Sen. Debbie Stabenow, D-Mich., argued that insurers must be required to cover basic maternity care. (In several states there are no such requirements.)

"I don't need maternity care," said Kyl, R-Ariz. "So requiring that on my insurance policy is something that I don't need and will make the policy more expensive."

Stabenow interrupted: "I think your mom probably did."

The amendment was defeated, 9 to 14.

That anecdote explains a lot about what's been wrong with the health care debate in Washington these past several months, UW-Madison law Professor Alta Charo told the annual fall luncheon of Planned Parenthood last week in a stirring speech in Madison. Too many people working on health care reform don't understand insurance - that it should be designed to spread the risk among us all, not to exclude certain classes of people so that policies cost less. Kyl obviously doesn't understand it.

"If you don't want to cover women's maternity care, then don't ask us to cover your prostate cancer treatments or, better yet, don't ask us to cover the costs of your Viagra prescription," the internationally recognized bioethicist said.

Charo, who was on President Barack Obama's transition team and was recently named a senior adviser to the commissioner of the U.S. Food and Drug Administration, is alarmed at how women are treated as "special interests" in the health care debate when not only do they outnumber men in the health care system, but by age 85 women outnumber men 2-1. Health care ought to be built around women, she argued, not treat them as a special interest.

Many of them, after all, served as caregivers for their husbands and fathers while they were alive.

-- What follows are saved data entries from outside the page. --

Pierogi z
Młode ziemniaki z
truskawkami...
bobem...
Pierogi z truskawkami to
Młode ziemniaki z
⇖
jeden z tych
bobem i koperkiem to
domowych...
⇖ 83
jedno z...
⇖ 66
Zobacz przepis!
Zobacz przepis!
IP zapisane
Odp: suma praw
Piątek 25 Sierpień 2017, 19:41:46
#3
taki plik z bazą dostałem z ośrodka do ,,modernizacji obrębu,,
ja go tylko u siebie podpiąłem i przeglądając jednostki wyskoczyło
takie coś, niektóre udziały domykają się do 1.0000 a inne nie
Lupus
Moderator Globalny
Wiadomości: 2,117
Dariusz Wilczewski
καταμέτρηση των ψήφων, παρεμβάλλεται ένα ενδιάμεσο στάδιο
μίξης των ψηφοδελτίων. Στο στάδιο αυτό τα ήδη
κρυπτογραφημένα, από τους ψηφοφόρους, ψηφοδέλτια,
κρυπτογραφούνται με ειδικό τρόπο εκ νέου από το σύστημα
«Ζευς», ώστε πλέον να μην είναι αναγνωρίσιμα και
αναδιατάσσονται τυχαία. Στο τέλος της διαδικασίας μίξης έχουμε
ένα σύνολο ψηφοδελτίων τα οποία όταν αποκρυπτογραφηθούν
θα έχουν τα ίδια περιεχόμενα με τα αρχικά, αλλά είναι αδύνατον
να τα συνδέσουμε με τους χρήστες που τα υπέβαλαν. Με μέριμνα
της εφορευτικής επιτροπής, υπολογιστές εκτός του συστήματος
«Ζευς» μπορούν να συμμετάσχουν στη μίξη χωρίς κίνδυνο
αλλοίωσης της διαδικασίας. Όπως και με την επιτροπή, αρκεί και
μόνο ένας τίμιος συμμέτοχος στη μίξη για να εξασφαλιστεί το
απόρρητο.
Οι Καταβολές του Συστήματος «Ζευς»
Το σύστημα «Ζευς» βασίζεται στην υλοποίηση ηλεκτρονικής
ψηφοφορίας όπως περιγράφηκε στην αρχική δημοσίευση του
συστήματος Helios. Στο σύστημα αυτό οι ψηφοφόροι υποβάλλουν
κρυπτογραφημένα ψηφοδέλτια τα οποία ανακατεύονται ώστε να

When they're in need of care, the system needs to take care of them too.

It was a good point that drew applause from the 175 people, mostly women, at the event.

The reason they are considered a special interest is because health care becomes a debate on moralism and politics rather than on science - something well known to Planned Parenthood, which strives to get young people informed about their sexual health. The ideologues use misinformation to get their way.

Charo added that it's why reproductive health in the U.S. is rotten, why we have 65 million people with incurable sexually transmitted diseases, why we have high infant mortality rates, why we have so many unintended pregnancies.

"We've got to stop treating health care as a Sunday school scolding," Charo said.

For example, we keep pumping millions of taxpayer dollars into abstinence-only sex education when study after study has shown that it doesn't work. We lead kids to believe that they never have to have sex and then when they do, they know nothing about birth control. And, of course, the burden typically falls on women and the poor.

She warned the crowd that the right to life lobby may well gets its way on abortion in the health care debate. Several amendments have already been proposed that would ban any health insurer from covering an abortion if the firm gets any federal subsidy. That would cover all insurance companies because their low-income policyholders will be subsidized with federal funds.

In order to get health reform in the end, she worries, Congress may give in to the abortion ban unless women and others speak clearly and loudly to their senators and representatives.

Guess what is also in the Senate Finance Committee's health reform bill: $50 million more for abstinence-only sex education.